George saw Betty when the dirty movie was made and became obsessed because she looked like Madeleine. George demanded to meet Betty or he would tell everyone Madeleine was his daughter. Betty called Madeleine from Dr. Roach’s office and came over. Betty left with George, but never came back for her purse. Madeleine paid Linda to say the movie was filmed in Mexico. Her sister was responsible for the letters.
Bucky intends to kill George. He finds George. His bungalow is filled with jars of organs and a written account of the killing. He finds a flap of skin with a tattoo floating in it. The tattoo says “Betty and Major Matt”. George attacks Bucky with scalpels, but Bucky shoots him.

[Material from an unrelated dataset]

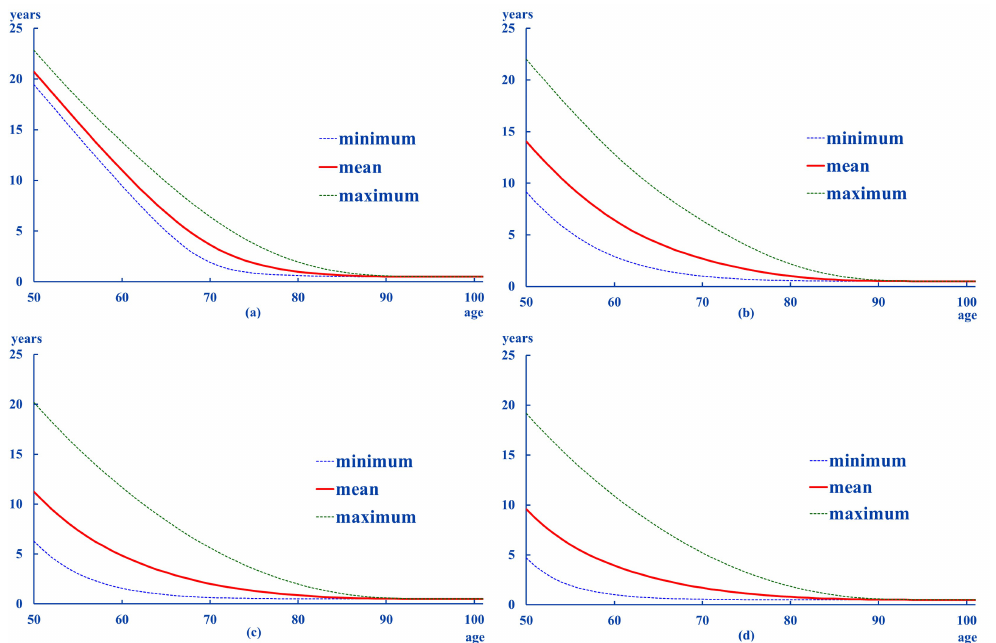
Figure 3. e x : women. ( a ): Degree 0, ( b ): Degree I, ( c ): Degree II, ( d ): Degree III. The values for each age are higher for women than for men. Tables 1 and 2 summarize the pattern of life expectancy by both sex and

Bucky tells Millard everything, who says the case has to remain open, otherwise Bucky will be fired. They burn the house down.
Madeleine’s sister tells Bucky that Lee took money from her father to leave town. A woman picked up the money. Bucky shows her Kay’s picture, and Martha identifies her.
Bucky confronts Kay about the money. Lee knew who killed Betty and said he would get George after taking care of Bobby. Kay knew the identity the entire time, but never told Bucky because she wanted revenge.
Bucky begins to wonder if he and Lee were set up by Sprague to kill George. He begins to watch the family again.
Bucky visits Jane Chambers and sees the painting again. He learns the painting was sold to the Chambers by Ramona, Sprague’s wife. He recognizes the writing on the receipt as the writing on the confession. Ramona killed Betty.
Ramona confesses to the murder, saying she followed George and Betty to the bungalow. She and George tortured Betty for two days before killing her.
Bucky follows Madeleine to the hotel. She tells the man she is with she killed Lee in Mexico. Bucky arrests Madeleine.
Madeleine tells a gossip magazine about her affair with Bucky and he is fired. He learns Kay left town.
Madeleine is sentenced to ten years in a state hospital.
Bucky receives two letters from Kay, who is living near Boston. She is expecting their child.
Bucky sells the house and flies to Boston.
Bucky decides to be honest with Kay and try to rebuild their life together.